Search code examples
dataframeamazon-s3pysparkaws-glueaws-glue-spark

Issues using mergeDynamicFrame on AWS Glue


I need do a merge between two dynamic frames on Glue. I tried to use the mergeDynamicFrame function, but i keep getting the same error:

AnalysisException: "cannot resolve 'id' given input columns: [];;\n'Project ['id]\n+- LogicalRDD false\n"

Right now, i have 2 DF: df_1(id, col1, salary_src) and df_2(id, name, salary)

I want to merge df_2 into df_1 by the "id" column.

df_1 = glueContext.create_dynamic_frame.from_catalog(......)
df_2 = glueContext.create_dynamic_frame.from_catalog(....)

merged_frame = df_1.mergeDynamicFrame(df_2, ["id"]) 

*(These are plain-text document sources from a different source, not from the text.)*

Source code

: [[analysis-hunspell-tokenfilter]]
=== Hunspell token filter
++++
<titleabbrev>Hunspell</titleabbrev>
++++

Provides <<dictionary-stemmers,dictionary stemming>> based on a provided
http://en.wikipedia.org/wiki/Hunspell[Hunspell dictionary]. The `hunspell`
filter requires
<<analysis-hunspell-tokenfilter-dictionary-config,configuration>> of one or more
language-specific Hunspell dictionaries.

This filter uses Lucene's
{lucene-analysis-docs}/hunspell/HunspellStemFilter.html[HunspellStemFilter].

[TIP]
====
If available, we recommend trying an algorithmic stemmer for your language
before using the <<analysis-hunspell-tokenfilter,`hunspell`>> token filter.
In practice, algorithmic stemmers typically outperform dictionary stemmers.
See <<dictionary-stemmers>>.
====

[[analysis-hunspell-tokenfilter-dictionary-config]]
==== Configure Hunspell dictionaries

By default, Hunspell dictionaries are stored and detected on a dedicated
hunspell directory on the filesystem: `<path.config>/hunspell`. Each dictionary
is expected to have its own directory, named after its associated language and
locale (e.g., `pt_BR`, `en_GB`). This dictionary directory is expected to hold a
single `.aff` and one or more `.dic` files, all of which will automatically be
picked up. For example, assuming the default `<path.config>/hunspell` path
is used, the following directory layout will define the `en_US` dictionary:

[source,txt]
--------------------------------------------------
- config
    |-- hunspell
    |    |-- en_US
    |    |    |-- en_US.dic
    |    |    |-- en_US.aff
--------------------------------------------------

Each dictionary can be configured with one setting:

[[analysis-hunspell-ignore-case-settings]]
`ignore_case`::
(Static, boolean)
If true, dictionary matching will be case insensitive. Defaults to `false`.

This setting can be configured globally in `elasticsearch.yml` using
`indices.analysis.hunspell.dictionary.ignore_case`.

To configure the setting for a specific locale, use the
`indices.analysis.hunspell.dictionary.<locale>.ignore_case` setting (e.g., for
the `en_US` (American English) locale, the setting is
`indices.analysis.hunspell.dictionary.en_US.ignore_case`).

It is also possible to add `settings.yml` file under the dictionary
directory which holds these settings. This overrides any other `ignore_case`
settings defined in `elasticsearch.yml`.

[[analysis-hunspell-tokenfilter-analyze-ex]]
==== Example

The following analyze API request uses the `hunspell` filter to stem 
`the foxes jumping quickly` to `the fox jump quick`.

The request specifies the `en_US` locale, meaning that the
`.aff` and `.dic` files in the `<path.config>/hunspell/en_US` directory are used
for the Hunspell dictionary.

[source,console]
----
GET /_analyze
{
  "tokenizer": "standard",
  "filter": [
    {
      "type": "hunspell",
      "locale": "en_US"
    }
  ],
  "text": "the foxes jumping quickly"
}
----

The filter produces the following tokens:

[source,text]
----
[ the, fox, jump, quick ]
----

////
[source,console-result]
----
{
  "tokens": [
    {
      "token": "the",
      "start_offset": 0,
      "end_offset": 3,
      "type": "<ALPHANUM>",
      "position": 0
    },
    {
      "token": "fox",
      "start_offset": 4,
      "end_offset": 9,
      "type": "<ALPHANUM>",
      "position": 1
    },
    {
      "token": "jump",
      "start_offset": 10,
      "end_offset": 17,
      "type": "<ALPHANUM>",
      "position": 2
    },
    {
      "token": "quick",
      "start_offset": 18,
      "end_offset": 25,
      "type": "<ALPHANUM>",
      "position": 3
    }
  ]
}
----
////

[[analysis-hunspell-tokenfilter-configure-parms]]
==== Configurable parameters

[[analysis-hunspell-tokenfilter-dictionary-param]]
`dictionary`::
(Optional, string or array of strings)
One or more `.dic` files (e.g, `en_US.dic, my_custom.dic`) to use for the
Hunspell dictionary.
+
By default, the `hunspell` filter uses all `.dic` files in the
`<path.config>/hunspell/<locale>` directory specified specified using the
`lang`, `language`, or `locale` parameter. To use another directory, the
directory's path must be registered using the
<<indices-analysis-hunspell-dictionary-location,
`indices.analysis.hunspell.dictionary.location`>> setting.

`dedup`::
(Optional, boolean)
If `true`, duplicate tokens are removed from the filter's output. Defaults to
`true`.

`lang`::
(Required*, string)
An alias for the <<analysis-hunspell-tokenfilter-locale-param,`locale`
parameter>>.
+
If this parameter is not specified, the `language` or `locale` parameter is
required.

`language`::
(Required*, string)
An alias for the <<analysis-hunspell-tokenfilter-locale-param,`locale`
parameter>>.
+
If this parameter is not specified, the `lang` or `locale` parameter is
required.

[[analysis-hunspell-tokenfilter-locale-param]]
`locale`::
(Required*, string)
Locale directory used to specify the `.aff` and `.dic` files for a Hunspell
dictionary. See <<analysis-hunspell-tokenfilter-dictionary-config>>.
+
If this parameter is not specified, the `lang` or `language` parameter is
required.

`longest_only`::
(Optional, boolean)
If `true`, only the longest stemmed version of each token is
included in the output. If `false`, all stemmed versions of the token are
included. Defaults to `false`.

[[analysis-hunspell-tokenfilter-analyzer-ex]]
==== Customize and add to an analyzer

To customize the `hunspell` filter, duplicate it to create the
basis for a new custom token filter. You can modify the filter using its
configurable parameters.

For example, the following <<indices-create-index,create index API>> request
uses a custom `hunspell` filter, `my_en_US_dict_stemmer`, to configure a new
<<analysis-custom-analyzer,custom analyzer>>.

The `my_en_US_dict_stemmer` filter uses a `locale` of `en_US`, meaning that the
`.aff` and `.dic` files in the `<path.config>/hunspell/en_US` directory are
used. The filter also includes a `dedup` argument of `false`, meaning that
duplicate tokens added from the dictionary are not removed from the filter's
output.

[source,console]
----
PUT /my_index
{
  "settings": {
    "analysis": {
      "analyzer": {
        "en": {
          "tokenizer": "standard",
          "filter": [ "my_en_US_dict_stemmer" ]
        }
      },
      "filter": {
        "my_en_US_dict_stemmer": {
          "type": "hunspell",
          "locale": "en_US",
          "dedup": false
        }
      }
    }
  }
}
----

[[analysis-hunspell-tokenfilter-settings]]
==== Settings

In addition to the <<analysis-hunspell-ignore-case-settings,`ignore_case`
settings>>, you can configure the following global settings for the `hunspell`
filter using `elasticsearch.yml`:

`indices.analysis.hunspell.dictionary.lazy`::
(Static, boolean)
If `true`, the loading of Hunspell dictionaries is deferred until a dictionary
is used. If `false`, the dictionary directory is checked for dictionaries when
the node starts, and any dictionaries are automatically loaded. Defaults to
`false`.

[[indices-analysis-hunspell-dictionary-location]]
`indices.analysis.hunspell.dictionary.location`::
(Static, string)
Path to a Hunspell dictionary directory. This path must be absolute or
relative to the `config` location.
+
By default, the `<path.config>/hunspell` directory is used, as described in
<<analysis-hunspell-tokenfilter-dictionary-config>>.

applymapping1 = ApplyMapping.apply(frame = merged_frame, mappings = [("id", "long", "id", "long"), ("col1", "string", "name", "string"), ("salary_src", "long", "salary", "long")], transformation_ctx = "applymapping1")

datasink2 = glueContext.write_dynamic_frame.from_options(....)

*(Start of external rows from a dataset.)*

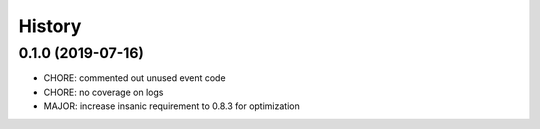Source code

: =======
History
=======

0.1.0 (2019-07-16)
------------------

* CHORE: commented out unused event code
* CHORE: no coverage on logs
* MAJOR: increase insanic requirement to 0.8.3 for optimization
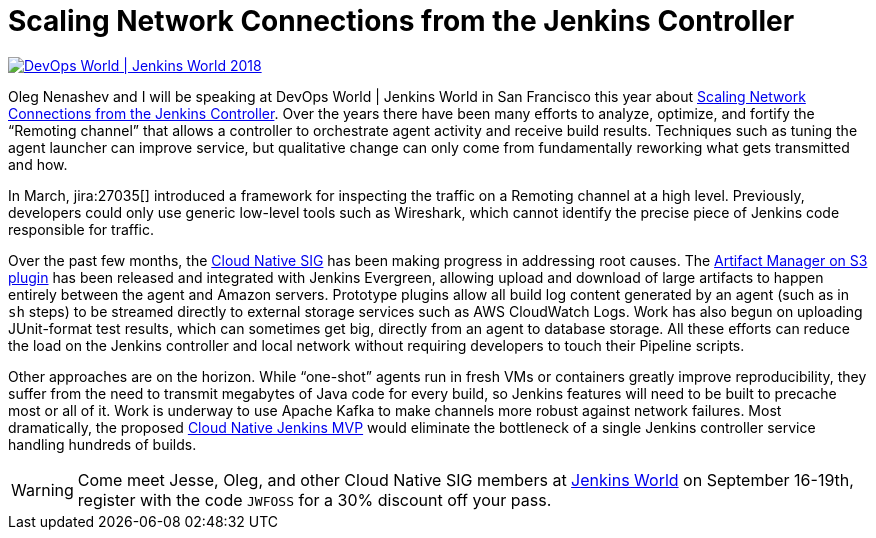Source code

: = Scaling Network Connections from the Jenkins Controller
:page-tags: jenkinsworld, jenkinsworld2018, cloud-native, performance, scalability, remoting

:page-author: jglick



image::/images/images/conferences/devops-world-2018.jpg[DevOps World | Jenkins World 2018, float="right", link="https://www.cloudbees.com/devops-world"]

Oleg Nenashev and I will be speaking at DevOps World | Jenkins World in San Francisco this year about
link:https://devopsworldjenkinsworld2018.sched.com/event/F9NP[Scaling Network Connections from the Jenkins Controller].
Over the years there have been many efforts to analyze, optimize, and fortify the “Remoting channel”
that allows a controller to orchestrate agent activity and receive build results.
Techniques such as tuning the agent launcher can improve service,
but qualitative change can only come from fundamentally reworking what gets transmitted and how.

In March, jira:27035[] introduced a framework for inspecting the traffic on a Remoting channel at a high level.
Previously, developers could only use generic low-level tools such as Wireshark,
which cannot identify the precise piece of Jenkins code responsible for traffic.

Over the past few months, the
link:/sigs/cloud-native/[Cloud Native SIG]
has been making progress in addressing root causes.
The
link:https://plugins.jenkins.io/artifact-manager-s3[Artifact Manager on S3 plugin]
has been released and integrated with Jenkins Evergreen,
allowing upload and download of large artifacts to happen entirely between the agent and Amazon servers.
Prototype plugins allow all build log content generated by an agent (such as in `sh` steps)
to be streamed directly to external storage services such as AWS CloudWatch Logs.
Work has also begun on uploading JUnit-format test results, which can sometimes get big,
directly from an agent to database storage.
All these efforts can reduce the load on the Jenkins controller and local network
without requiring developers to touch their Pipeline scripts.

Other approaches are on the horizon.
While “one-shot” agents run in fresh VMs or containers greatly improve reproducibility,
they suffer from the need to transmit megabytes of Java code for every build,
so Jenkins features will need to be built to precache most or all of it.
Work is underway to use Apache Kafka to make channels more robust against network failures.
Most dramatically, the proposed
link:/blog/2018/08/31/shifting-gears/#cloud-native-jenkins-mvp[Cloud Native Jenkins MVP]
would eliminate the bottleneck of a single Jenkins controller service handling hundreds of builds.

[WARNING]
--
Come meet Jesse, Oleg, and other Cloud Native SIG members at
link:https://www.cloudbees.com/devops-world[Jenkins World] on September 16-19th,
register with the code `JWFOSS` for a 30% discount off your pass.
--

////
Abstract for reference:
Large Jenkins installations should use agents to distribute build load.
Yet the controller can still receive and send lots of data over the network channel to agents,
causing scalability issues as build logs, artifacts and test results are streamed.
New tools can help you identify protocol-specific load issues coming from the Jenkins core or various plugins.
Jenkins core developers are also working on alternate cloud storage for some of this data,
permitting it to be streamed directly to or from the agent so that the controller need only handle metadata.
Come learn how these tools and features can help you manage performance-critical installations.
////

As a test i tried to pass a column from both DFs (salary and salary_src), and, the error as:

AnalysisException: "cannot resolve 'salary_src' given input columns: [id, name, salary];;\n'Project [salary#2, 'salary_src]\n+- LogicalRDD [id#0, name#1, salary#2], false\n"

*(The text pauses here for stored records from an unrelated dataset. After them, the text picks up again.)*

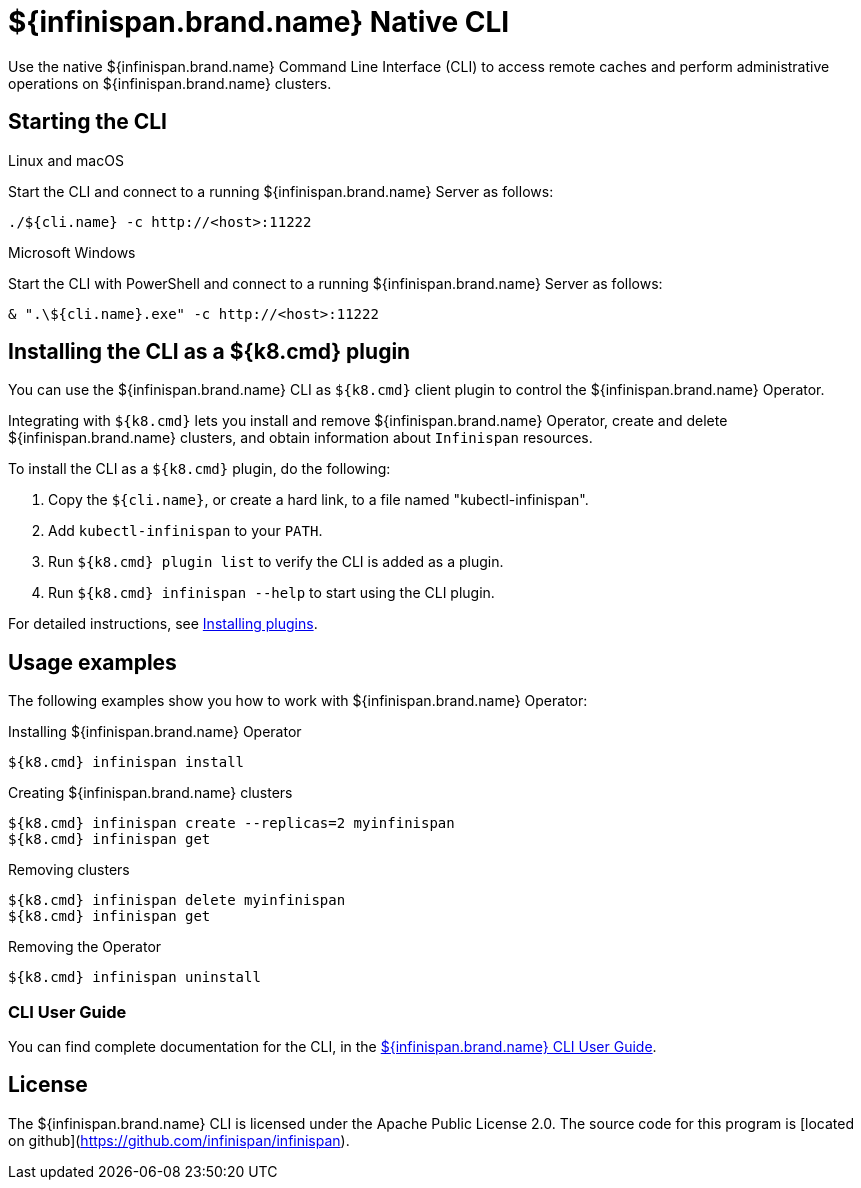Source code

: [id='native-cli']
= ${infinispan.brand.name} Native CLI
Use the native ${infinispan.brand.name} Command Line Interface (CLI) to access remote caches and perform administrative operations on ${infinispan.brand.name} clusters.

== Starting the CLI

.Linux and macOS

Start the CLI and connect to a running ${infinispan.brand.name} Server as follows:

[source,bash,options="nowrap",subs=attributes+]
----
./${cli.name} -c http://<host>:11222
----

.Microsoft Windows

Start the CLI with PowerShell and connect to a running ${infinispan.brand.name} Server as follows:

[source,bash,options="nowrap",subs=attributes+]
----
& ".\${cli.name}.exe" -c http://<host>:11222
----

== Installing the CLI as a ${k8.cmd} plugin

You can use the ${infinispan.brand.name} CLI as `${k8.cmd}` client plugin to control the ${infinispan.brand.name} Operator.

Integrating with `${k8.cmd}` lets you install and remove ${infinispan.brand.name} Operator, create and delete ${infinispan.brand.name} clusters, and obtain information about `Infinispan` resources.

To install the CLI as a `${k8.cmd}` plugin, do the following:

. Copy the `${cli.name}`, or create a hard link, to a file named "kubectl-infinispan".
. Add `kubectl-infinispan` to your `PATH`.
. Run `${k8.cmd} plugin list` to verify the CLI is added as a plugin.
. Run `${k8.cmd} infinispan --help` to start using the CLI plugin.

For detailed instructions, see link:${plugin.documentation.url}[Installing plugins].

== Usage examples

The following examples show you how to work with ${infinispan.brand.name} Operator:

.Installing ${infinispan.brand.name} Operator

[source,sh,options="nowrap",subs=attributes+]
----
${k8.cmd} infinispan install
----

.Creating  ${infinispan.brand.name} clusters

[source,sh,options="nowrap",subs=attributes+]
----
${k8.cmd} infinispan create --replicas=2 myinfinispan
${k8.cmd} infinispan get
----

.Removing clusters

[source,sh,options="nowrap",subs=attributes+]
----
${k8.cmd} infinispan delete myinfinispan
${k8.cmd} infinispan get
----

.Removing the Operator

[source,sh,options="nowrap",subs=attributes+]
----
${k8.cmd} infinispan uninstall
----

[discrete]
=== CLI User Guide

You can find complete documentation for the CLI, in the link:${cli.documentation.url}[${infinispan.brand.name} CLI User Guide].

== License

The ${infinispan.brand.name} CLI is licensed under the Apache Public License 2.0.
The source code for this program is [located on github](https://github.com/infinispan/infinispan).
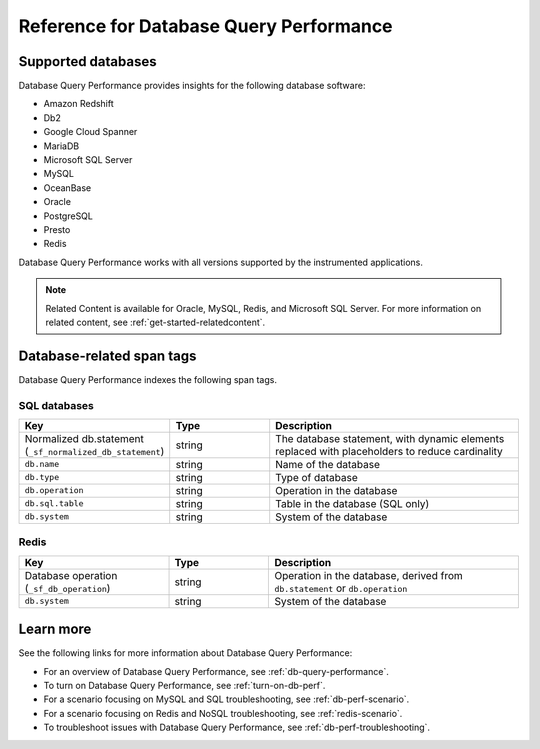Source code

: .. _db-perf-reference:

************************************************************************
Reference for Database Query Performance
************************************************************************

.. meta::
   :description: Reference material for using Database Query Performance in Splunk APM. 

.. _supported-dbs:

Supported databases
=======================

Database Query Performance provides insights for the following database software:

- Amazon Redshift
- Db2
- Google Cloud Spanner
- MariaDB
- Microsoft SQL Server
- MySQL
- OceanBase
- Oracle
- PostgreSQL
- Presto 
- Redis

Database Query Performance works with all versions supported by the instrumented applications.

.. note:: Related Content is available for Oracle, MySQL, Redis, and Microsoft SQL Server. For more information on related content, see :ref:`get-started-relatedcontent`. 

.. _db-tags:

Database-related span tags
=============================

Database Query Performance indexes the following span tags.

SQL databases
---------------------------

.. list-table::
   :header-rows: 1
   :widths: 30 20 50

   * - :strong:`Key`
     - :strong:`Type`
     - :strong:`Description`

   * - Normalized db.statement (``_sf_normalized_db_statement``)
     - string
     - The database statement, with dynamic elements replaced with placeholders to reduce cardinality

   * - ``db.name``
     - string
     - Name of the database

   * - ``db.type``
     - string
     - Type of database
    
   * - ``db.operation``
     - string
     - Operation in the database

   * - ``db.sql.table``
     - string
     - Table in the database (SQL only)

   * - ``db.system`` 
     - string
     - System of the database

Redis
---------------------------

.. list-table::
   :header-rows: 1
   :widths: 30 20 50

   * - :strong:`Key`
     - :strong:`Type`
     - :strong:`Description`

   * - Database operation (``_sf_db_operation``)
     - string
     - Operation in the database, derived from ``db.statement`` or ``db.operation``

   * - ``db.system`` 
     - string
     - System of the database

Learn more
==============

See the following links for more information about Database Query Performance: 

* For an overview of Database Query Performance, see :ref:`db-query-performance`.
* To turn on Database Query Performance, see :ref:`turn-on-db-perf`. 
* For a scenario focusing on MySQL and SQL troubleshooting, see :ref:`db-perf-scenario`. 
* For a scenario focusing on Redis and NoSQL troubleshooting, see :ref:`redis-scenario`.
* To troubleshoot issues with Database Query Performance, see :ref:`db-perf-troubleshooting`.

Is this case, it seems to recognize the columns from the df_2 (id, name, salary).. but if i pass just one of the columns, or even the 3, it keeps failing


Solution

  • It doesn't appear to be a mergeDynamicFrame issue.

    Based on the information you provided, it looks like your df1, df2 or both are not reading data correctly and returning an empty dynamicframe which is why you have an empty list of input columns "input columns: []"

    if you are reading from s3, you must crawl your data before you can use glueContext.create_dynamic_frame.from_catalog.

    you can also include df1.show() or df1.printSchema() after you create your dynamic_frame as a troubleshooting step to make sure you are reading your data correctly before merging.